Best way for sip bw mgmt



  • dear community,

    i have installed a pfsense firewall on a pcengines board.
    have a static openvpn tunnel to our datacenter with our hosted pbx.

    so if in this local network where the firewall is, if any user do an upload or download,
    the sip ping times are on 500ms plus.

    what i can do to provide a stable sip connection to our datacenter?

    thank you very much.

    many greets



  • @iceget:

    dear community,

    i have installed a pfsense firewall on a pcengines board.
    have a static openvpn tunnel to our datacenter with our hosted pbx.

    so if in this local network where the firewall is, if any user do an upload or download,
    the sip ping times are on 500ms plus.

    what i can do to provide a stable sip connection to our datacenter?

    thank you very much.

    many greets

    I'm not sure what the details of your setup are.  Do you currently have traffic shaping enabled at all?  I have a similar setup at a few of my sites.  I use an OpenVPN connection to the site where my VOIP server is at. Then I shape all the traffic to prioritize that tunnel.  Since the VPN is encrypted when leaving the WAN interface its a little more tricky to shape it because you can't "see" any of the traffic in the encrypted tunnel.  What I do is I setup my floating rules to match the UDP port number of the OpenVPN server I'm connecting to at the remote site.  Then all of the tunnel packets on that port will go into the queue you assign for VOIP traffic.  Then if you have it setup properly it will give you good call quality.  Keep in mind that "ping" is going to be ICMP traffic and may or may not traverse your VPN tunnel depending on the setup.  For my purposes I need to send Data to my datacenter, and also VOIP traffic.  So, I have two OpenVPN tunnels, one for VOIP and the other for Data. I shape them into different queues based on the port numbers.

    I hope this helps a little bit.



  • hello churchtechguy,

    thank you for your help.

    okay, that is exactly, what i need. how i can setup for openVPN UDP Port the floating rules?
    i have on my LAN site where are my phones, and on my datacenter a pfsense firewall.

    thank you very much,

    many greets



  • So, what firewall do you have at your remote site?  Are they both pfsense boxes?  I'll assume that you do.

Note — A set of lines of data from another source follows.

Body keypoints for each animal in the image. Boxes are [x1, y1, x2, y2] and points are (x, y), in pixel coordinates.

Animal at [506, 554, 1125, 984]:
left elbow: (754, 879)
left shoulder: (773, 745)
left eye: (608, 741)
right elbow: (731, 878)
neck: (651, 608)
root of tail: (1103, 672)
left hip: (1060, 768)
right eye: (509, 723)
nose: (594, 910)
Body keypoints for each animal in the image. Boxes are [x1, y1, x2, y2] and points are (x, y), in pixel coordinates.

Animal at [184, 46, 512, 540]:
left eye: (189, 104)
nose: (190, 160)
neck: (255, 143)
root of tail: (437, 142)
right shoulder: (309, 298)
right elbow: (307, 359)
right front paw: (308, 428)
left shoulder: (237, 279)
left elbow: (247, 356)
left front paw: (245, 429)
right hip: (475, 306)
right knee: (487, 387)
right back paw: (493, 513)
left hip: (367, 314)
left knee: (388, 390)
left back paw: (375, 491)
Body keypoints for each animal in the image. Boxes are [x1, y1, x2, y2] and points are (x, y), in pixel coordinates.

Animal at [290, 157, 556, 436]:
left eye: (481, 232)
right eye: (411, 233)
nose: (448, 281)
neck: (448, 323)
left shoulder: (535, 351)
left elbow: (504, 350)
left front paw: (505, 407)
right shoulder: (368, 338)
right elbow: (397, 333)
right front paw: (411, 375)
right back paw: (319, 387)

    Here is a little picture I made of a possible setup…


    upload widget

    In this case on the Remote Site pfsense box you would setup a floating rule:
    Interface = WAN
    Protocol = UDP
    Direction = Out (I'm not sure if it matters really to leave it in/out)
    Destination port = 1197
    Optional - If your datacenter has a static IP address you could put Destination IP = DataCenter IP Address
    Advanced –> Queues set them to be None / qVOIP (or whatever the name of the priority queue is for the vpn)

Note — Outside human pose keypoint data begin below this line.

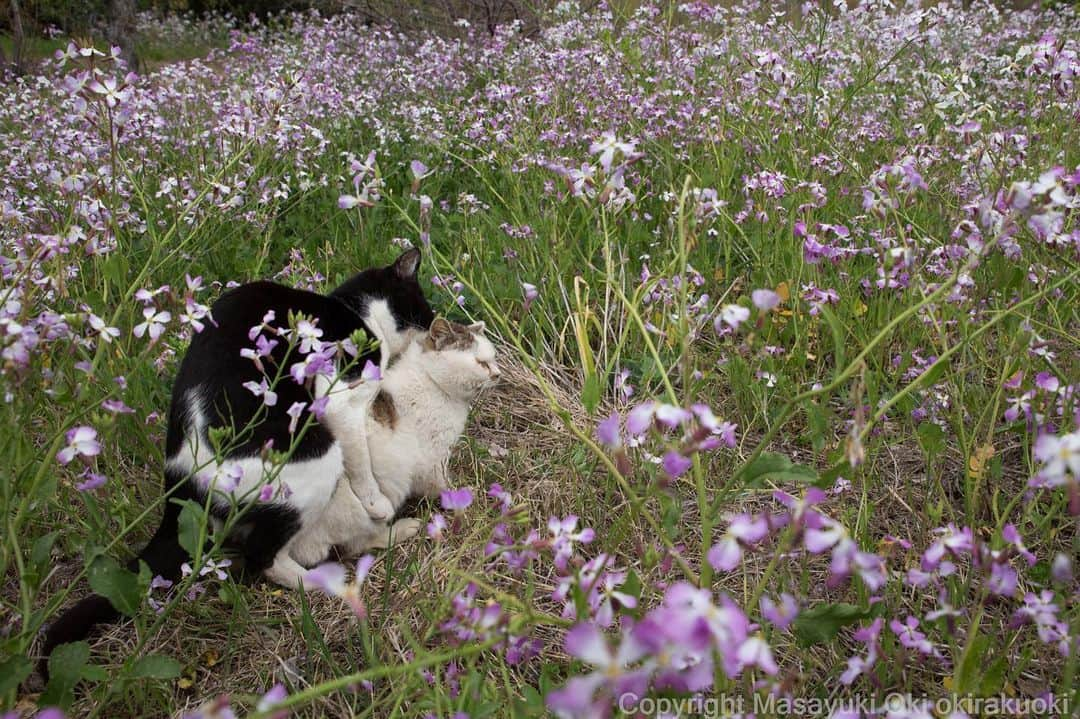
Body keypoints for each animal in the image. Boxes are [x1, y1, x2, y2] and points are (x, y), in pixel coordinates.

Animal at [39, 246, 434, 660]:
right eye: (423, 305)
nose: (435, 323)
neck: (354, 311)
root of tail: (179, 482)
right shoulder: (342, 399)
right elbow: (362, 464)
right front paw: (377, 503)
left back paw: (400, 532)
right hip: (317, 457)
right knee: (264, 558)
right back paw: (328, 580)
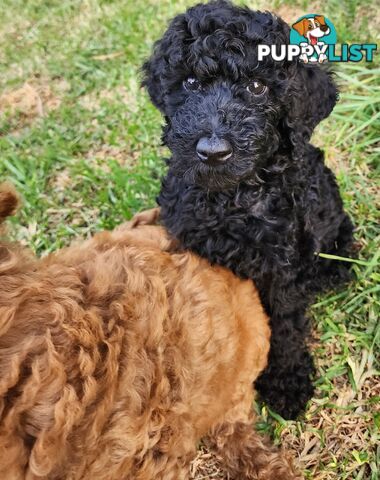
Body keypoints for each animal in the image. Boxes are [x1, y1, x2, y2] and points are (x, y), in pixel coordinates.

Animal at [142, 0, 354, 418]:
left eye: (257, 87)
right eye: (190, 84)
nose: (212, 151)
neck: (231, 199)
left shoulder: (283, 264)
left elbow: (286, 323)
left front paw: (287, 382)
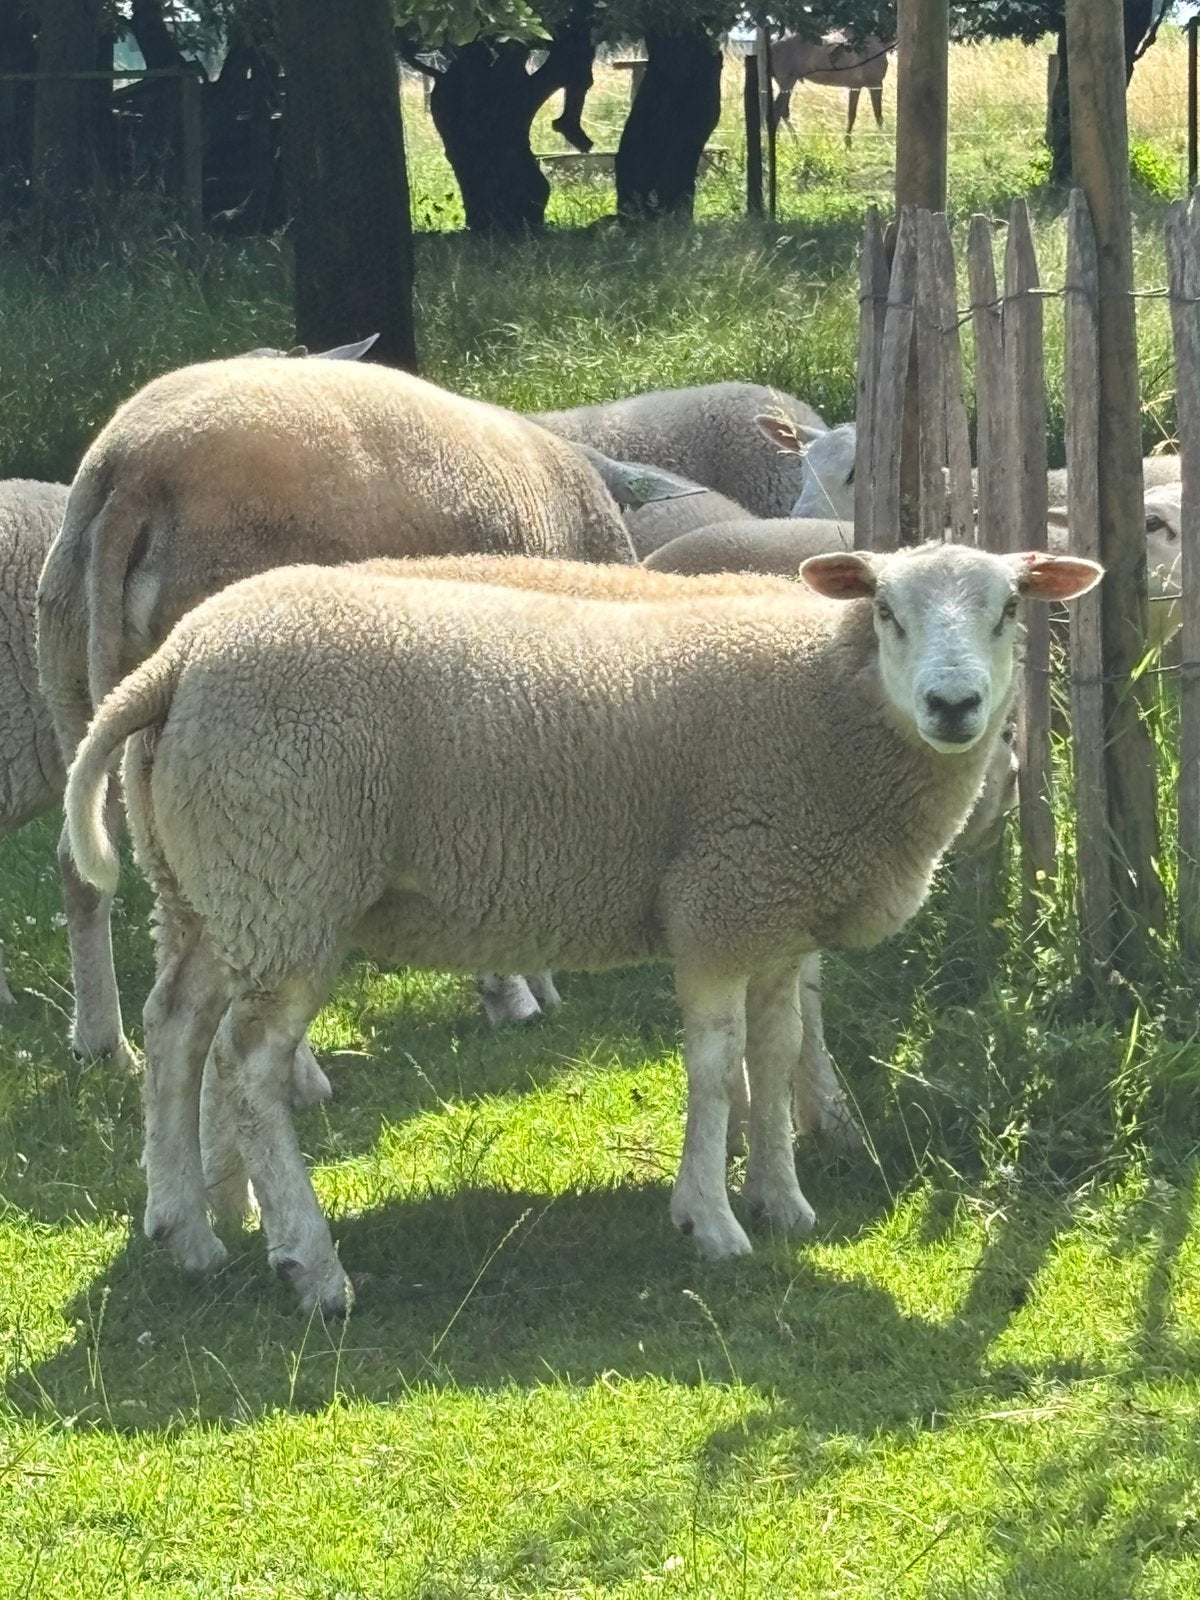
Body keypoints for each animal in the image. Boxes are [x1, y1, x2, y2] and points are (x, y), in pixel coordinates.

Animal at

    On the DataCenter side:
    You should have a rule on your WAN interface to permit the traffic to enter from the internet on port 1197 (or port your server is on).  You can simply go under Advanced --> Queues and set the queue right there without floating rules.  Set it to be None / qVOIP.

    Always remember when working with traffic shaping changes that you can have some unexpected results if you don't go to Diagnostics and reset the firewall state table after the changes.